---------- Task inputs ----------

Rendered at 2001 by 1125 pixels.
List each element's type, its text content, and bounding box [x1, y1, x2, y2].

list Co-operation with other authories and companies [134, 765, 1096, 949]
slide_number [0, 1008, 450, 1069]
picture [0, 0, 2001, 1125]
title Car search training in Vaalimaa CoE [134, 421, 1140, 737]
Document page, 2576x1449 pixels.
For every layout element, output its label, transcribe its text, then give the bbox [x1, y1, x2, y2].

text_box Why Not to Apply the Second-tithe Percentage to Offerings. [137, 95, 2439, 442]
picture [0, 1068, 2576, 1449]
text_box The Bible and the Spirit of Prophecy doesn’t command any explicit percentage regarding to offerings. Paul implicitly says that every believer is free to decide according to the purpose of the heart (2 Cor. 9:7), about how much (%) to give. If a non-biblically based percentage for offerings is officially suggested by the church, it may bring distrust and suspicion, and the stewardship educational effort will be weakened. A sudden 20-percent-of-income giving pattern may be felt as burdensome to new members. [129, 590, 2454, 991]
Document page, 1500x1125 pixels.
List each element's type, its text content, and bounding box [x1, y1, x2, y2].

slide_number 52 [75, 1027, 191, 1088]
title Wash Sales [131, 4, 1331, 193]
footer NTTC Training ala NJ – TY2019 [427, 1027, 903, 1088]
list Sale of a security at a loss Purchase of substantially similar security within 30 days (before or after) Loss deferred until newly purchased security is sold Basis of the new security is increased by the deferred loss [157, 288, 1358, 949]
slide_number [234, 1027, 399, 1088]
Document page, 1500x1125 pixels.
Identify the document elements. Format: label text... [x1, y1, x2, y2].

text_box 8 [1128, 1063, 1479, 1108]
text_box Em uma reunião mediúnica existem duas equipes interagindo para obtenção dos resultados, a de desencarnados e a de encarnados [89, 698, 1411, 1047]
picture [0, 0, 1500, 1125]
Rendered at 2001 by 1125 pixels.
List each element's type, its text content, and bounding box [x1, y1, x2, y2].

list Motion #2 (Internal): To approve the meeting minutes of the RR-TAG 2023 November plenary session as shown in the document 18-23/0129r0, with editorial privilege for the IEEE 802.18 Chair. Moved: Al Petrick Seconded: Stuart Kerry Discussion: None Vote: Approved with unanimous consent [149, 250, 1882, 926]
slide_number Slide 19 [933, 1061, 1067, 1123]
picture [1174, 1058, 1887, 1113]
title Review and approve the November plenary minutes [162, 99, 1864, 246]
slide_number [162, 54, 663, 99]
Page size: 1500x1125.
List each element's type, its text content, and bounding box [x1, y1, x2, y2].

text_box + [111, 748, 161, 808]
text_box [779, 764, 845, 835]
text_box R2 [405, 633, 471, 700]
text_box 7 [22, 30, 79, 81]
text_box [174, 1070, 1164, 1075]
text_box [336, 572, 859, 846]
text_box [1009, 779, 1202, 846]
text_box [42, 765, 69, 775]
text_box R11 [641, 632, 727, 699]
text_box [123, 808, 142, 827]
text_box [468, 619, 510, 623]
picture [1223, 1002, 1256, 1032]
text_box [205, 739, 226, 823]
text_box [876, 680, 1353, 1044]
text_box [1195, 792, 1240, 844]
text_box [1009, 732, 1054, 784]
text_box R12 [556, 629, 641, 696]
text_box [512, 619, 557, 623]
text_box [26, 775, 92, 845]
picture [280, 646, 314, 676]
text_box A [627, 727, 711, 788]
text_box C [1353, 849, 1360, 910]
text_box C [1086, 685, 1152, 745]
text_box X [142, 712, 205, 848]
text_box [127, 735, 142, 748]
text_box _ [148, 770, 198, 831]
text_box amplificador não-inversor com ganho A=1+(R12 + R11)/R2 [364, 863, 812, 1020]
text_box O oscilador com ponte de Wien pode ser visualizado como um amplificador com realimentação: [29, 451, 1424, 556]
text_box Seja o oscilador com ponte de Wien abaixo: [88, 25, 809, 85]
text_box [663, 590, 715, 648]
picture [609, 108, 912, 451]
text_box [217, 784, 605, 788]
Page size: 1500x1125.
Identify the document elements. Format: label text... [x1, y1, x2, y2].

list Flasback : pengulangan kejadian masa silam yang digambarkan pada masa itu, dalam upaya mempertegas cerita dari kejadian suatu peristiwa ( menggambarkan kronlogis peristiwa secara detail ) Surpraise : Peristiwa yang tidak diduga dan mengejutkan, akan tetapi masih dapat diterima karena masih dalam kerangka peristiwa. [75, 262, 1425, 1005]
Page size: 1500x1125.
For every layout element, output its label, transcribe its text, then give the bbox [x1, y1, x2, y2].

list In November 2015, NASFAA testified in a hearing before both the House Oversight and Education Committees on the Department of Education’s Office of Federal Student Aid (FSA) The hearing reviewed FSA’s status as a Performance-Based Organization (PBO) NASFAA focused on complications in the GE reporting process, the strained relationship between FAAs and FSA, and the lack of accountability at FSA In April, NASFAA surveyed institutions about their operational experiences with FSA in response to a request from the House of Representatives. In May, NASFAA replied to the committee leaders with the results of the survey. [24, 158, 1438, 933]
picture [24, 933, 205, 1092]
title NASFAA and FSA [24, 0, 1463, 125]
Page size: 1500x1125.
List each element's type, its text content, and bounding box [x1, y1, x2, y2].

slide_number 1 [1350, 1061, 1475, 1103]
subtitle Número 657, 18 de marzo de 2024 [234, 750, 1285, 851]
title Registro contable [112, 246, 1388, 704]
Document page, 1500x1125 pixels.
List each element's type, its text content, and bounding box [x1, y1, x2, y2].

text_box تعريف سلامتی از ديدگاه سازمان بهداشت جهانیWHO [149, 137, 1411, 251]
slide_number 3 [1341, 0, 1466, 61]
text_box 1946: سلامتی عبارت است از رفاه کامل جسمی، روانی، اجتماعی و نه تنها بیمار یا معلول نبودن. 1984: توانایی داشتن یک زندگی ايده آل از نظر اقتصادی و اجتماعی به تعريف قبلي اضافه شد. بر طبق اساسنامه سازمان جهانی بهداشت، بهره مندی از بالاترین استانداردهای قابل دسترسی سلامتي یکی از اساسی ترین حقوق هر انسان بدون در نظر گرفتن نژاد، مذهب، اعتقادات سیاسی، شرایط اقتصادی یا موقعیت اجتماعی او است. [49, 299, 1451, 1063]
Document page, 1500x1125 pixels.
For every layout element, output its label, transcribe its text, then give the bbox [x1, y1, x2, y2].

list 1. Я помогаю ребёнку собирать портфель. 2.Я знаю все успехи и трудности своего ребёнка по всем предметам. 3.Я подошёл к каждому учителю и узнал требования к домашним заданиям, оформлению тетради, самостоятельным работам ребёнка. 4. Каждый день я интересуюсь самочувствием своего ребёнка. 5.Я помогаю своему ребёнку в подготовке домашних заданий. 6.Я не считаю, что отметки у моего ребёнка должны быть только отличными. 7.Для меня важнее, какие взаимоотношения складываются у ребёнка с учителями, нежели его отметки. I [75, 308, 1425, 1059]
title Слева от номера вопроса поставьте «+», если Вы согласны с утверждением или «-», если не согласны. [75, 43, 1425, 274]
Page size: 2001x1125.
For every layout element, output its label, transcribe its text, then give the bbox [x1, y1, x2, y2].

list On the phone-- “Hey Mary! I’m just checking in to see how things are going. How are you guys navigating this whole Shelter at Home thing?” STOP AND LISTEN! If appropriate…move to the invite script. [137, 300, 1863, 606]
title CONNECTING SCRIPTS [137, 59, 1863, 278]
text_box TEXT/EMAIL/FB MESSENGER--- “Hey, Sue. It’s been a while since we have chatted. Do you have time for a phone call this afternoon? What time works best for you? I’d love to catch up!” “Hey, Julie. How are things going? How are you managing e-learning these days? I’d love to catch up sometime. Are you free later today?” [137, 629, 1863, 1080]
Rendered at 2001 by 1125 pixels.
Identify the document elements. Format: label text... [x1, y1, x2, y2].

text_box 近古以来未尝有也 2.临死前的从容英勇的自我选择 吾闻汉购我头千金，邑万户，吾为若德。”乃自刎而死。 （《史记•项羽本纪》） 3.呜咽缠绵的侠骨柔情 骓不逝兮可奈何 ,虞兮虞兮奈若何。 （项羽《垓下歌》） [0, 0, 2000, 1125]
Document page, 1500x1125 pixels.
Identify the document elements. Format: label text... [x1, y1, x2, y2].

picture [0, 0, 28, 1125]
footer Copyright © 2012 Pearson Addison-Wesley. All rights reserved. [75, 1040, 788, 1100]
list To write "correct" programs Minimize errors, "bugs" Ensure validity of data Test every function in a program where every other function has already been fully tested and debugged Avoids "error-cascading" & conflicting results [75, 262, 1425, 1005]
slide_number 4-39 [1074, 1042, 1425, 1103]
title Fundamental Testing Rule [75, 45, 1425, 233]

----------

Repeat only what lies between the first line of the data and the line containing "Document page, 2576x1449 pixels.", both of those lines included, exactly as it stands.

Rendered at 2001 by 1125 pixels.
List each element's type, its text content, and bounding box [x1, y1, x2, y2].

list Co-operation with other authories and companies [134, 765, 1096, 949]
slide_number [0, 1008, 450, 1069]
picture [0, 0, 2001, 1125]
title Car search training in Vaalimaa CoE [134, 421, 1140, 737]
Document page, 2576x1449 pixels.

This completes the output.